"Kürtlerin Her Anı Olmak ya da Olmamak"

Pinterest LinkedIn Tumblr +

[Geçtiğimiz günlerde Amsterdam’da prömiyeri yapılan Kürtçe Hamlet oyununun yönetmeni Celil Toksöz ile ANF tarafından gerçekleştirilen söyleşiyi yayınlıyoruz.]

Kürtçe Hamlet’in Yönetmeni Celil Toksöz, Kürt halkının varlık sorununu en iyi anlatan oyun olduğu için Hamlet’i tercih ettiğini söyledi. “Bir Danimarkalı, bir İngiliz, bir Fransız oyuncu sahnede olmak ya da olmamak dediği zaman, bu kendi benliğiyle ilgilidir. Ama bunu bir Kürt söylediği zaman, artık bu halkıyla ilgili bir şeye dönüşür. Kürtlerin her anında, her adımında olmak ya da olmamak var” dedi.

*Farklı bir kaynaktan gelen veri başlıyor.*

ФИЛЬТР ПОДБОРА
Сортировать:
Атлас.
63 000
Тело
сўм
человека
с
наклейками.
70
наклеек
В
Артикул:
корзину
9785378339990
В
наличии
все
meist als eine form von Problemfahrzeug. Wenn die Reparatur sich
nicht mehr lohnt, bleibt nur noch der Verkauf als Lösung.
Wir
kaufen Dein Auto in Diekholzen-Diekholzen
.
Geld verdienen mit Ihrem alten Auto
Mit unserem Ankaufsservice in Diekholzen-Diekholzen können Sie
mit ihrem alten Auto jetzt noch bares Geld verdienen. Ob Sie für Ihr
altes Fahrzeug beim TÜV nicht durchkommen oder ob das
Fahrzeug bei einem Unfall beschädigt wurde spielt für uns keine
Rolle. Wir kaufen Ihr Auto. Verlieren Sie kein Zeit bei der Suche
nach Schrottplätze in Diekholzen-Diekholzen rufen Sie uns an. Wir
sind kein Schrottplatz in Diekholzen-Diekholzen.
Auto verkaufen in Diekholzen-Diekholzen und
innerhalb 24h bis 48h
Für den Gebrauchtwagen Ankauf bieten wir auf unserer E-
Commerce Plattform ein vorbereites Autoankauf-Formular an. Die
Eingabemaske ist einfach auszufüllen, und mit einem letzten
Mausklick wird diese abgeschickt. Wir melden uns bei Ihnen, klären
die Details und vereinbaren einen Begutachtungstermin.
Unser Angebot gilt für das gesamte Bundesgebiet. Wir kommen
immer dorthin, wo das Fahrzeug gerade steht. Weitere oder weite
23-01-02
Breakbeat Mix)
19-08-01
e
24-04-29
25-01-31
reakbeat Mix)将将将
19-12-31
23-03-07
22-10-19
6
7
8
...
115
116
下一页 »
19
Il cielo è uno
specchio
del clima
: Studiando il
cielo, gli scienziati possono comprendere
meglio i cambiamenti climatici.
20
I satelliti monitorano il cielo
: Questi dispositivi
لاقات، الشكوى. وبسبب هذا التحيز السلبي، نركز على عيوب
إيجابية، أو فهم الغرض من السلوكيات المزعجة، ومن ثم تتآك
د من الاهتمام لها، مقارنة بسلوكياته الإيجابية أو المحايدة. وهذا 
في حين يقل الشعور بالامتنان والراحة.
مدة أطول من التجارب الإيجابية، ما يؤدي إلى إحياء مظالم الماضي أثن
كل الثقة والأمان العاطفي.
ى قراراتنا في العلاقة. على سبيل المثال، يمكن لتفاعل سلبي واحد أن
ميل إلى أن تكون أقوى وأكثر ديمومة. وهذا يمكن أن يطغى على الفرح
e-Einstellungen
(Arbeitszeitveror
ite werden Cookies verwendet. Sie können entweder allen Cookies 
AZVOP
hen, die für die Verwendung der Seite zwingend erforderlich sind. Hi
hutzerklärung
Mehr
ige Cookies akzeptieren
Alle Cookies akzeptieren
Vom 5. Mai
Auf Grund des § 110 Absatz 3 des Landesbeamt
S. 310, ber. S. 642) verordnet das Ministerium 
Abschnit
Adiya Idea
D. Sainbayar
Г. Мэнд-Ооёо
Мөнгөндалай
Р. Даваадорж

Tiyatro yazarı W. Shakespeare’in ünlü oyunu Hamlet, 400 yılı aşkın yıl sonra Kürtçe sergilendi. Dünya prömiyerini geçtiğimiz günlerde Hollanda’nın başkenti Amsterdam’da yapan oyun halen Hollanda’nın diğer kentlerinde izleyiciyle buluşuyor. Diyarbakır Büyükşehir Belediyesi Şehir Tiyatrosu ve Hollanda RAST Tiyatrosu’nun ortaklaşa hazırladığı oyun sadece klasik bir eserin Kürtçe’ye çevrilmesi olarak değil, Kürt dili ve edebiyatının zenginliğini göstermesi açısından da Kürt tiyatrosunda yerini aldı.

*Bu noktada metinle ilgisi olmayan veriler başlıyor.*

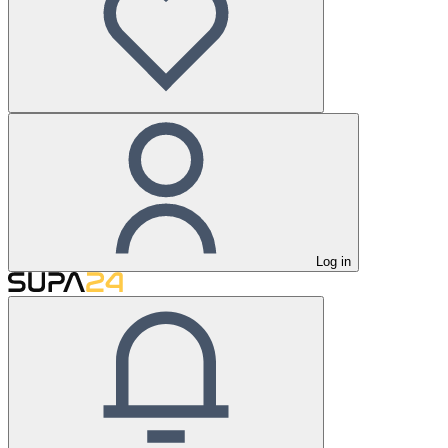
Log in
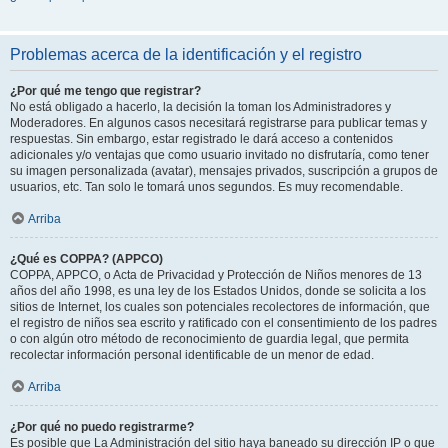
Problemas acerca de la identificación y el registro
¿Por qué me tengo que registrar?
No está obligado a hacerlo, la decisión la toman los Administradores y
Moderadores. En algunos casos necesitará registrarse para publicar temas y
respuestas. Sin embargo, estar registrado le dará acceso a contenidos
adicionales y/o ventajas que como usuario invitado no disfrutaría, como tener
su imagen personalizada (avatar), mensajes privados, suscripción a grupos de
usuarios, etc. Tan solo le tomará unos segundos. Es muy recomendable.
Arriba
¿Qué es COPPA? (APPCO)
COPPA, APPCO, o Acta de Privacidad y Protección de Niños menores de 13
años del año 1998, es una ley de los Estados Unidos, donde se solicita a los
sitios de Internet, los cuales son potenciales recolectores de información, que
el registro de niños sea escrito y ratificado con el consentimiento de los padres
o con algún otro método de reconocimiento de guardia legal, que permita
recolectar información personal identificable de un menor de edad.
Arriba
¿Por qué no puedo registrarme?
Es posible que La Administración del sitio haya baneado su dirección IP o que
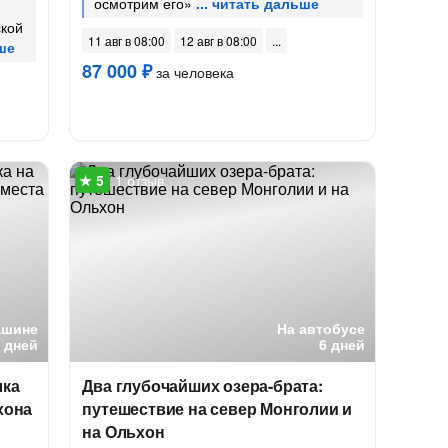
осмотрим его»
ской
11 авг в 08:00
12 авг в 08:00
87 000 ₽
за человека
1 отзыв
ашине
На автобусе
5 дней
6 дней
лка
Два глубочайших озера-брата:
хона
путешествие на север Монголии и
на Ольхон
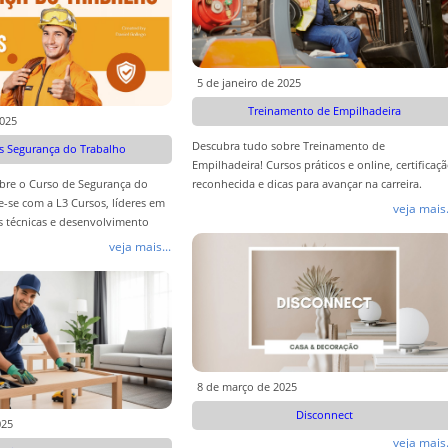
5 de janeiro de 2025
Treinamento de Empilhadeira
2025
Descubra tudo sobre Treinamento de
s Segurança do Trabalho
Empilhadeira! Cursos práticos e online, certificaç
bre o Curso de Segurança do
reconhecida e dicas para avançar na carreira.
e-se com a L3 Cursos, líderes em
Acesse e saiba mais!
veja mais.
s técnicas e desenvolvimento
se!
veja mais...
8 de março de 2025
Disconnect
025
veja mais.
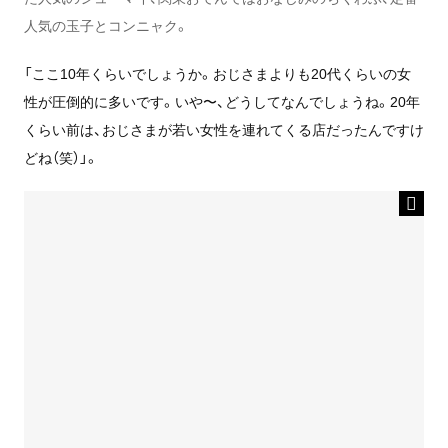
人気の玉子とコンニャク。
「ここ10年くらいでしょうか。おじさまよりも20代くらいの女
性が圧倒的に多いです。いや〜、どうしてなんでしょうね。20年
くらい前は、おじさまが若い女性を連れてくる店だったんですけ
どね（笑）」。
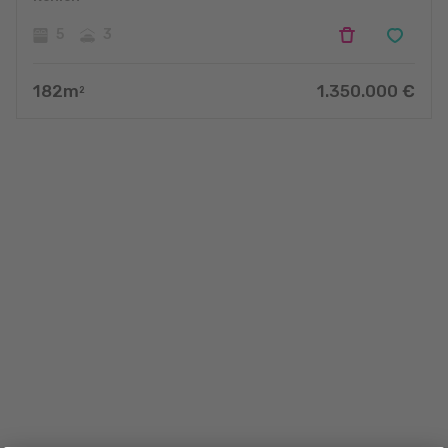
5
3
182
m
1.350.000
€
2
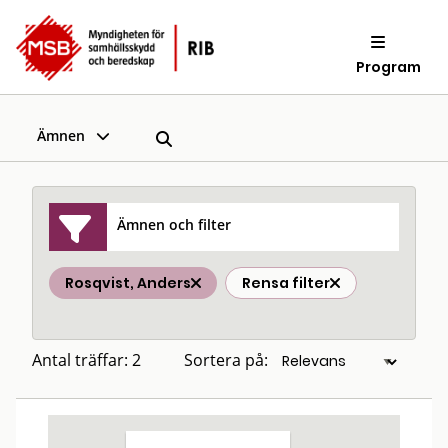
Program
Ämnen
Ämnen och filter
Rosqvist, Anders
Rensa filter
Antal träffar: 2
Sortera på:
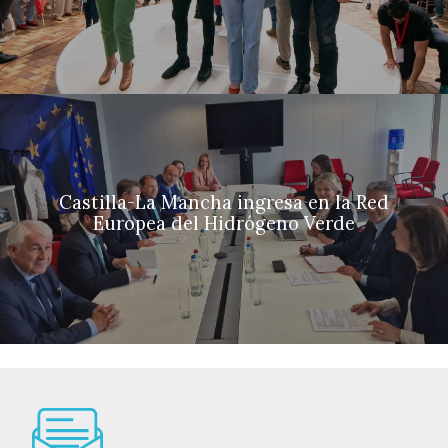
Castilla-La Mancha ingresa en la Red
Europea del Hidrógeno Verde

Oyunun yönetmeni, RAST Tiyatrosu Genel Sanat Yönetmeni Celil Toksöz’le Kürt Hamlet’i, fikir aşamasından oyunun sahnelenmesine kadar yaşadıklarını ve Kürt tiyatrosunu konuştuk.

Neden Hamlet, Hamlet’i tercih etmenizin özel bir nedeni var mı?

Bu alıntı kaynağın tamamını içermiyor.